Ok, well Janet Jackson‘s Velvet Rope album was a huge record and I fell madly in love with this girl who lived in California. I was moving back home to Boston and she drove across the country with me, and while we were driving she played me Velvet Rope. And Janet Jackson was making these sexual noises on that record and I cannot even describe… I’m just like… hearing sex drives me crazy. Seeing sex — if you were just like watching sex on TV with no sound — it wouldn’t phase me. But I’m a sound person, obviously. So she played me this record and I couldn’t even listen to it because it just worked me up so much. And so, you know, we had to drive across the country and there were some car moments with the record [laughing]. We would fool around in the car while Janet Jackson‘s Velvet Rope was on, and that’s how it happened. I was like “This is unbelievable. Janet Jackson is so ballsy to do this. This is amazing.”
And my girlfriend at the time was teasing me saying, “You could never do a song like this.” So I basically wrote the song for her to show her I could do it and she said I was crazy if I didn’t release it. The original version I sent her was like 14 and a half minutes long but I don’t have a copy of it. She still has it.
What are you listening to right now?
Honestly, and this is so boring, but I mostly just listen to classical music. And not to give another nod to my friend Ani, but her new record is brilliant and “Hearse” is just absolutely amazing.
That’s my favorite song on her new album.
As soon as I got the record I let her know.
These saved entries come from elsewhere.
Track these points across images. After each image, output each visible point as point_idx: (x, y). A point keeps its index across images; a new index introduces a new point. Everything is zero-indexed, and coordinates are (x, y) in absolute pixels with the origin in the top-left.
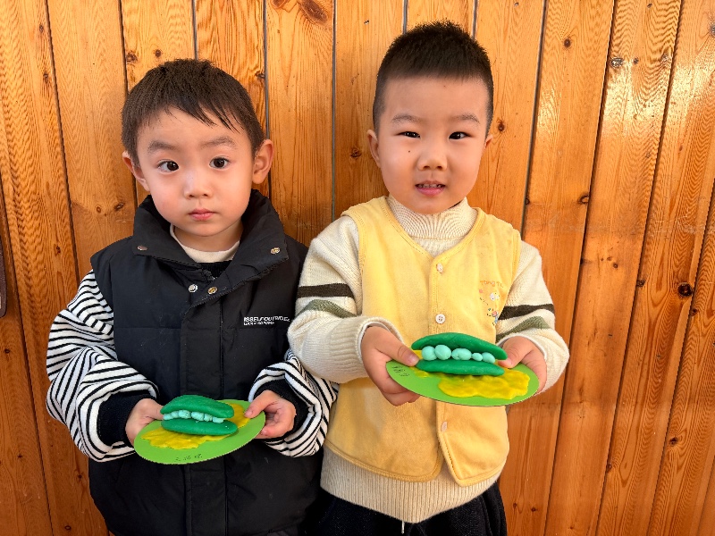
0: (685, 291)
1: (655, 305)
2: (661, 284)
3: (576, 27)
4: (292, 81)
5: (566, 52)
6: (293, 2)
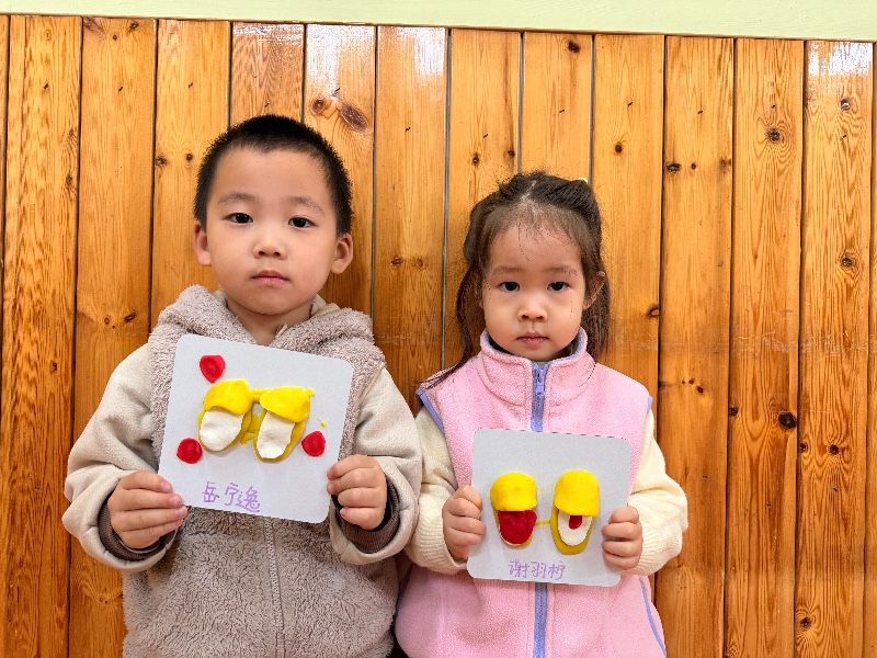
0: (788, 422)
1: (754, 439)
2: (757, 412)
3: (626, 133)
5: (619, 158)
6: (332, 108)
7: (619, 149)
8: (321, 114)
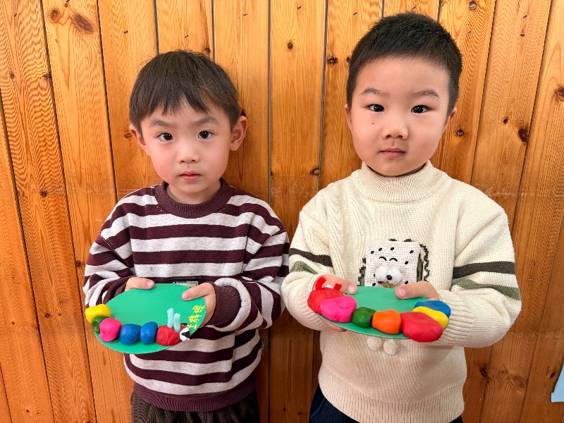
3: (296, 33)
4: (72, 79)
5: (290, 54)
6: (66, 16)
7: (290, 46)
8: (57, 22)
I just replied to her immediately and was like, “Forget about it with ‘Hearse,’ It’s awesome.” It’s a killer song.
How did you and Ani meet and become friends?
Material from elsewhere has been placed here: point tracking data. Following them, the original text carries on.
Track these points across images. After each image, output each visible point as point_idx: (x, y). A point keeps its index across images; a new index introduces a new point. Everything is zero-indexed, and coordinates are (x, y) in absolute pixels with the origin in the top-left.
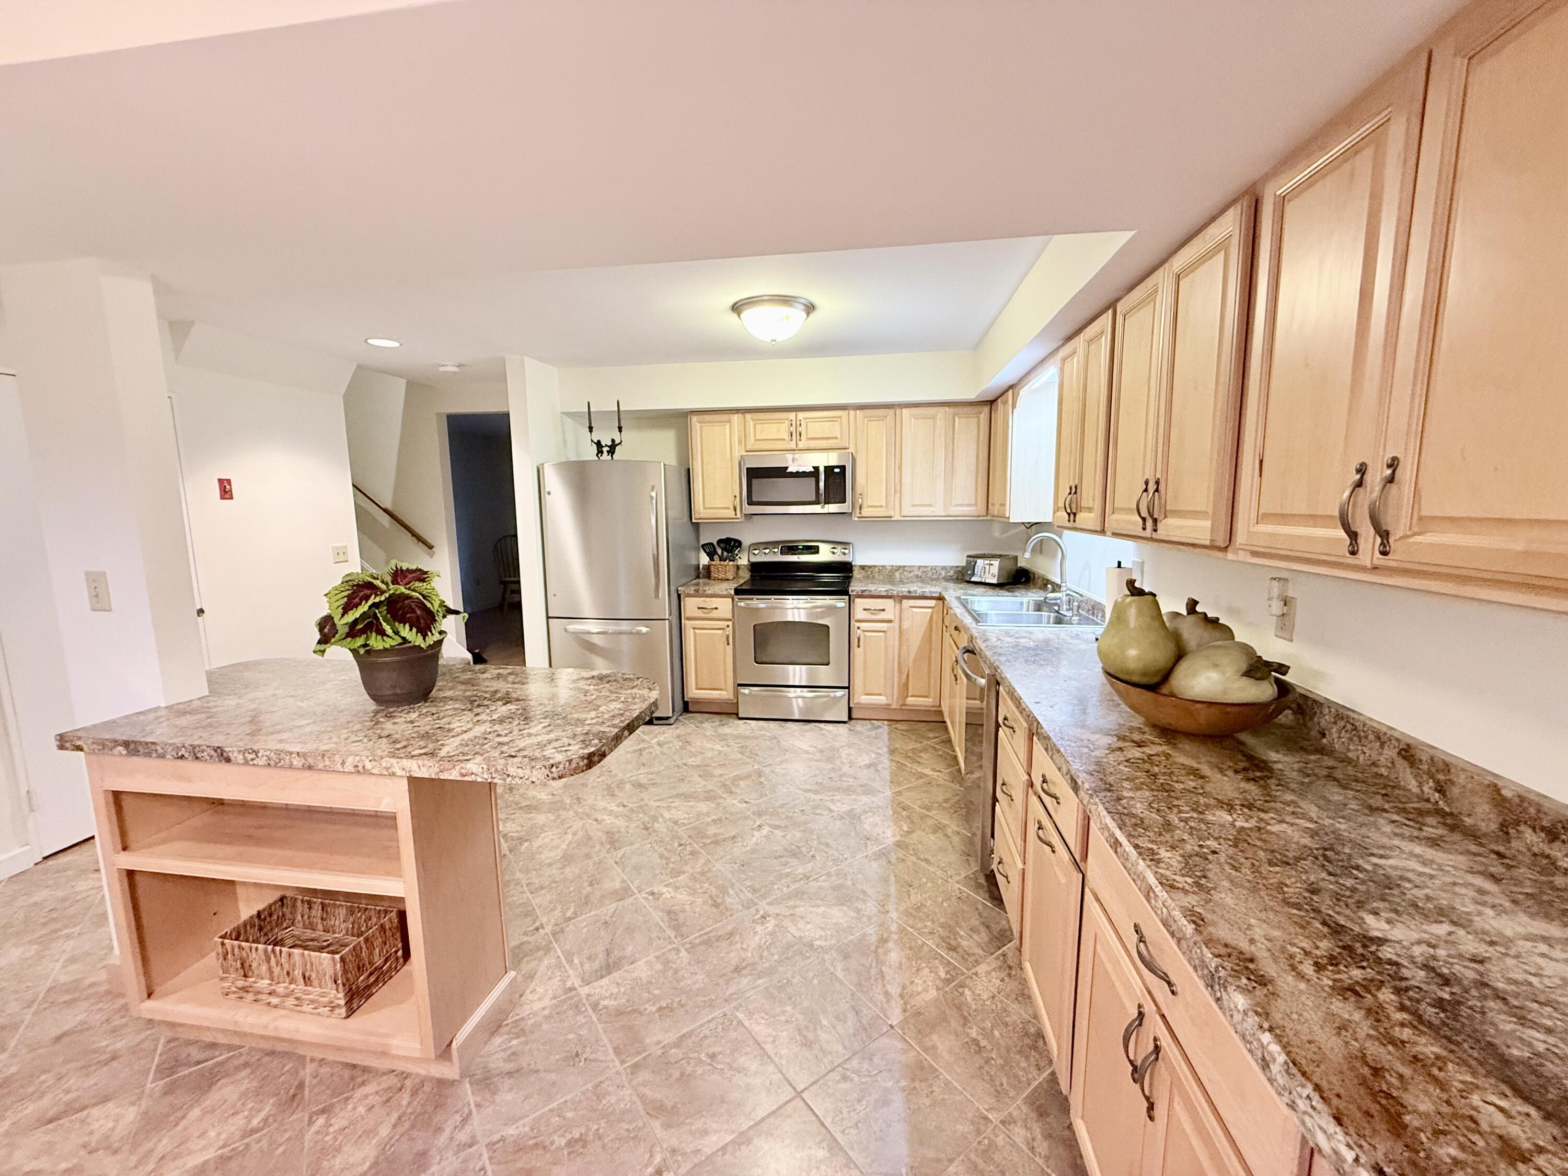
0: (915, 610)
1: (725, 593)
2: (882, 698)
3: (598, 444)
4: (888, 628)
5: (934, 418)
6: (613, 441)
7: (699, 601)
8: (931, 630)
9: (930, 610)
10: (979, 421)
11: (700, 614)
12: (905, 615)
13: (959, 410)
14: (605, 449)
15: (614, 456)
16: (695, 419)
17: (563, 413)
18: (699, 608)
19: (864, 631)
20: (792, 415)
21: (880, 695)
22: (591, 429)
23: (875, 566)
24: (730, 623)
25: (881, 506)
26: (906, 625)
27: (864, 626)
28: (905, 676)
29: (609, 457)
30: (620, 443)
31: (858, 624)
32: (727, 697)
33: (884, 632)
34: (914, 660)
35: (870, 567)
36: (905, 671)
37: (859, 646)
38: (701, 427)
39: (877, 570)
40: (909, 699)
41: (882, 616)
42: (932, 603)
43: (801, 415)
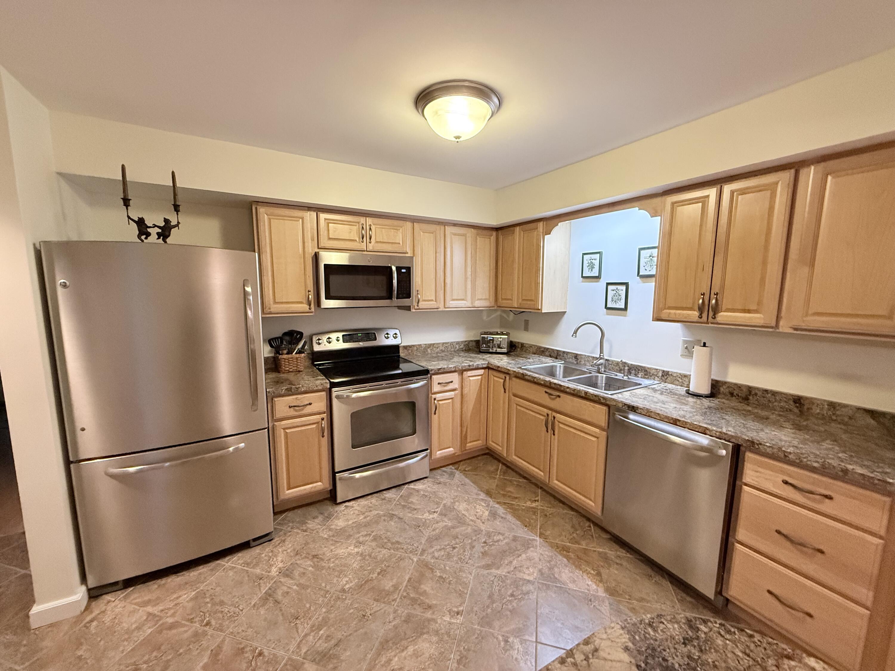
0: (471, 378)
1: (320, 388)
2: (451, 449)
3: (140, 223)
4: (455, 395)
5: (464, 235)
6: (166, 221)
7: (290, 399)
8: (481, 392)
9: (480, 377)
10: (490, 240)
11: (292, 412)
12: (466, 383)
13: (480, 231)
14: (154, 232)
15: (168, 240)
16: (262, 210)
17: (60, 174)
18: (290, 407)
19: (438, 401)
20: (362, 220)
21: (449, 447)
22: (126, 202)
23: (414, 346)
24: (324, 415)
25: (432, 300)
26: (466, 391)
27: (438, 396)
28: (464, 430)
29: (161, 241)
30: (177, 225)
31: (434, 396)
32: (322, 487)
33: (452, 398)
34: (471, 416)
35: (410, 347)
36: (465, 424)
37: (435, 414)
38: (270, 220)
39: (415, 348)
40: (468, 445)
41: (450, 387)
42: (481, 372)
43: (369, 221)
I met Ani originally in 2005 in New Orleans. I was playing a gig there with her old drummer and keyboard player, so she came and hung out backstage after the show. It was really random. The next day we were off, so she invited us over for dinner. Then we did a tour together — the first of a bunch of tours we’ve done together. We’re becoming great friends and she’s just an amazing human being and an incredible artist. She’s the real deal, ya know? She’s trying to be the best person she can and I really admire that about her. I admire her generosity and also her ability to separate her artist self from her personal life and set boundaries and take care of her personal life. There are really different sides to her. I don’t have that ability, so I really like to learn from that.